EXTRACT TO READ:
================================

Mortgage Servicing Rights (MSR)
A contractual agreement that gives the right to service an already-existing mortgage.
Mortgage Servicing Rights (MSR) refers to a contractual agreement that gives the right to service an already-existing mortgage.
Usually, such an agreement is bought by the mortgage company, most commonly a major financial institution such as a bank or a third party that owns resources that allow it to service the mortgage.
Purchasing the rights to service a mortgage means that the servicer may need to handle the following tasks:
- Administrative duties to manage loan
- Collect monthly mortgage payments and other dues
- Ensure that a mortgage lender receives dues
- Tackling complex borrowers and missed payments
- Set aside taxes and insurance premiums in an escrow for management
- Forward principal and interest payments to the lender
- Other debt management duties
Hence, the responsibilities that the servicer is tasked with are routine loan management duties. For the servicer's work, the fee charged to the lender ranges from 0.25% to 0.5% of the mortgage balance.
Companies That Purchase Mortgage Servicing Rights
Several firms specialize in providing services that manage mortgages. Some examples include:
Wells Fargo & Co (NYSE: WFC), one of the major financial services institutions, offers a variety of services, including commercial mortgage servicing, acting as the number one primary and master servicer of commercial real estate loans by volume in the U.S., according to the Mortgage Bankers Association (MBA) in 2020.
Flagstar Bancorp Inc (NYSE: FBC) is a banking company that is also one of the largest residential mortgage servicers in the U.S.

================================

[Recorded data]
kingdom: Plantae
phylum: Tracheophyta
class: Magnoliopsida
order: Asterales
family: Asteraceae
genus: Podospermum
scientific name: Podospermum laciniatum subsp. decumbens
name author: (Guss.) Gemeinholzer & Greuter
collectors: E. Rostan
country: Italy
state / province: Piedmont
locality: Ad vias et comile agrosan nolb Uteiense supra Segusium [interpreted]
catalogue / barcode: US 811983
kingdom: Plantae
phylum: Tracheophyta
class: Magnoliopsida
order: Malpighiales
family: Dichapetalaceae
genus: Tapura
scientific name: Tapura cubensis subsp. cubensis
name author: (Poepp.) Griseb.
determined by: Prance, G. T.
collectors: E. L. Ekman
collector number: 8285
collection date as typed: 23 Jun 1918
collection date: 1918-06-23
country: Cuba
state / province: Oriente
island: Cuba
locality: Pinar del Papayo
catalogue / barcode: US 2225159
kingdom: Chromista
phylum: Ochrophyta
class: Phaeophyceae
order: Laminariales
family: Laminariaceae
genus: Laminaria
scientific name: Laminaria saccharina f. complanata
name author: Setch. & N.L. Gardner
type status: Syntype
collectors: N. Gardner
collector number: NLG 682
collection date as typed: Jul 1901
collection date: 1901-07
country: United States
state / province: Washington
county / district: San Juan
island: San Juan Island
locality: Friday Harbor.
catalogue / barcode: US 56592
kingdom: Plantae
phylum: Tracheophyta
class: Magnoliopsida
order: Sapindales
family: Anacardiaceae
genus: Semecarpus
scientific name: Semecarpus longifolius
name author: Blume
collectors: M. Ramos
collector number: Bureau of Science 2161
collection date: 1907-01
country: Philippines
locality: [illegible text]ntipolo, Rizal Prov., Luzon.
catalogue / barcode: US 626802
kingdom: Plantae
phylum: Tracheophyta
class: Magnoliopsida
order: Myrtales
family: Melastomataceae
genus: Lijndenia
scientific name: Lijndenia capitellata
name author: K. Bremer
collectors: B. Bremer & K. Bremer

================================

TASK DIRECTIONS: In the text on mortgage servicing rights, what fee does the servicer charge the lender for its work? The records aren't needed for this task.

ANSWER TO THE EXERCISE: 0.25% to 0.5% of the mortgage balance.